Originally, I had a bunch of drives that had become part of the system over the years. Some were in their third machine! They were not the biggest drives around so I had a lot of space taken up with relatively limited storage capacity. I worked out the requirements for all of my different data types – photos, documents, videos, Lightroom catalogs etc. I then decided how I wanted them split up, what growth I needed and what drive sizes would suffice. I was actually able to make use of drives that I already had – there were a bunch of reasonably large spares that came from updating my NAS a while back. That also meant I had some large drives to act as intermediaries while I moved everything around.
I will have to update one of the drives in due course but it will suffice for a while. My culling of old images will also buy me some time there! Ultimately I got everything migrated across to its new home, the Lightroom catalogs updated to find everything again and I now have two less drives in the box and still plenty of capacity. A bit of a pain to do but worth it I think. Let’s hope everything behaves for a while and no further rebuilds are required!

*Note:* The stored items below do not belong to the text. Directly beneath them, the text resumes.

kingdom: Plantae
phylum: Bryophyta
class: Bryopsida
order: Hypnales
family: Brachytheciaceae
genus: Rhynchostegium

If you are a a regular reader of this blog (and thank you if that is the case) I owe you an apology. I have had a bit of a gap in my postings. There are a couple of reasons. First I have been tied up with a couple of other things that have meant I wasn’t always able to get back to writing something.
However, the bigger problem was that my desktop started to show signs of impending death. The OS must have been corrupted somehow and so a reinstall was called for. Never had to do that before and trashing the system to start again was a bit nerve wracking. Of course, it didn’t go totally smoothly but, courtesy of some good backups I got most things back up and running.
I also took the chance to think about what I really needed on the machine. Yahoo! Messenger has not made it back on. When do i ever use that these days? The priority was getting the most important stuff back up and running so writing blog posts was relegated. However, things seem to be back to normal (mostly) so hopefully I will be a bit more reliable in future.